------ DATA SUPPLIED ------
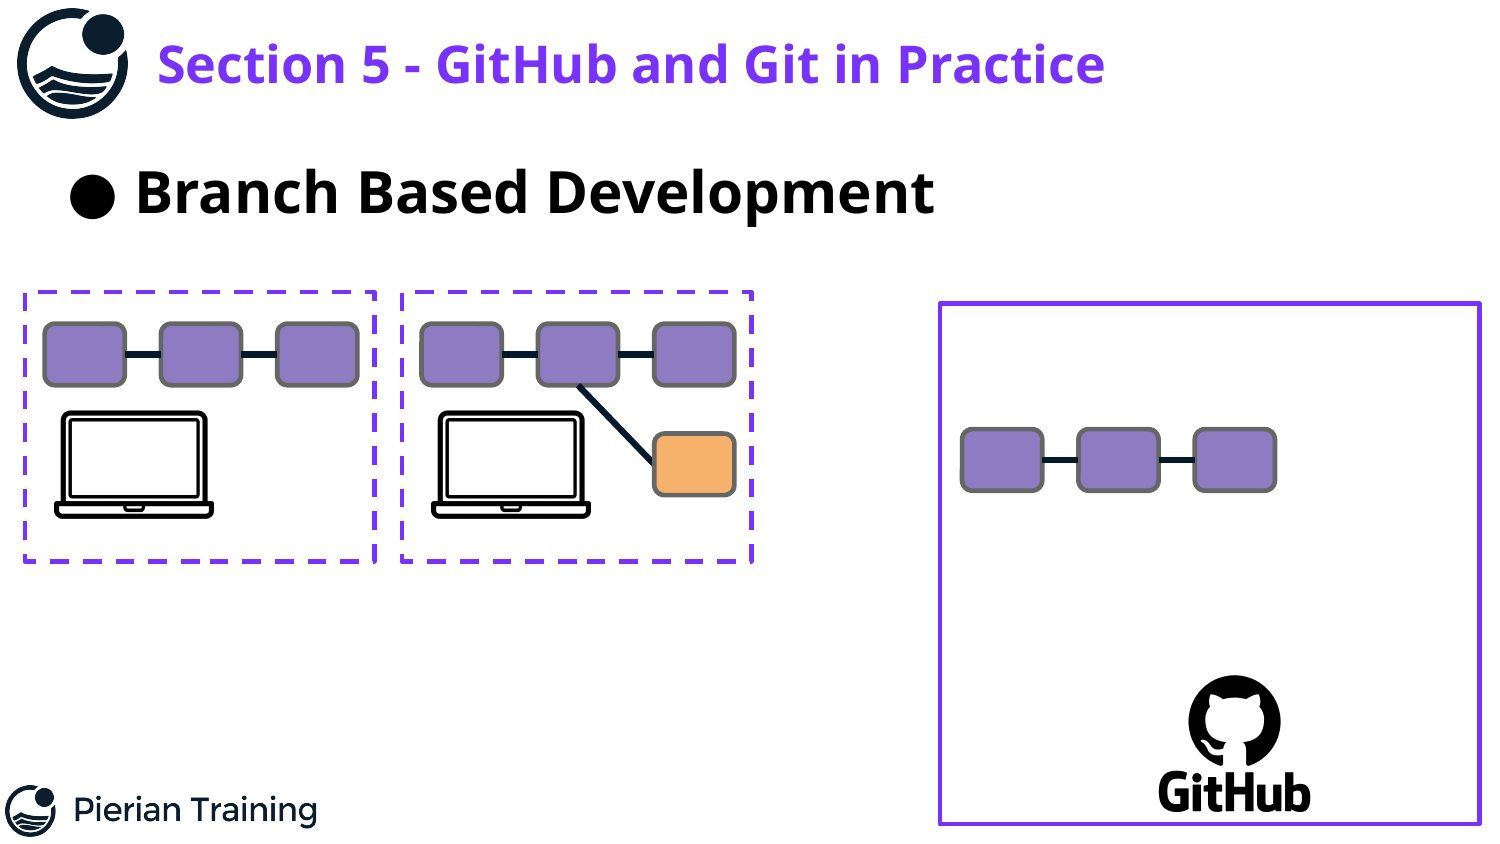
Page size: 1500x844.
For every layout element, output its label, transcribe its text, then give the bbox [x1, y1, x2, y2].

picture [1109, 673, 1359, 814]
picture [4, 785, 318, 837]
text_box [160, 323, 242, 386]
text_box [577, 384, 655, 465]
picture [16, 8, 128, 120]
text_box [962, 429, 1043, 491]
picture [54, 384, 214, 544]
text_box [402, 311, 752, 562]
text_box [1078, 429, 1159, 491]
text_box Section 5 - GitHub and Git in Practice [142, 16, 1432, 110]
text_box [654, 323, 735, 386]
text_box [537, 323, 619, 383]
text_box [940, 303, 1480, 825]
text_box [277, 323, 358, 386]
picture [431, 384, 591, 544]
text_box [44, 323, 125, 385]
text_box [421, 323, 502, 385]
text_box Branch Based Development [44, 140, 1432, 311]
text_box [1194, 429, 1275, 491]
text_box [25, 291, 375, 562]
text_box [654, 433, 735, 496]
------
ASSIGNED TASK:
Copy exactly, please, the span of lines that begins at the line with "For every layout" and ends at the last line of the data, both included.

REPLY TO THE EXERCISE:
For every layout element, output its label, transcribe its text, then give the bbox [x1, y1, x2, y2].

picture [1109, 673, 1359, 814]
picture [4, 785, 318, 837]
text_box [160, 323, 242, 386]
text_box [577, 384, 655, 465]
picture [16, 8, 128, 120]
text_box [962, 429, 1043, 491]
picture [54, 384, 214, 544]
text_box [402, 311, 752, 562]
text_box [1078, 429, 1159, 491]
text_box Section 5 - GitHub and Git in Practice [142, 16, 1432, 110]
text_box [654, 323, 735, 386]
text_box [537, 323, 619, 383]
text_box [940, 303, 1480, 825]
text_box [277, 323, 358, 386]
picture [431, 384, 591, 544]
text_box [44, 323, 125, 385]
text_box [421, 323, 502, 385]
text_box Branch Based Development [44, 140, 1432, 311]
text_box [1194, 429, 1275, 491]
text_box [25, 291, 375, 562]
text_box [654, 433, 735, 496]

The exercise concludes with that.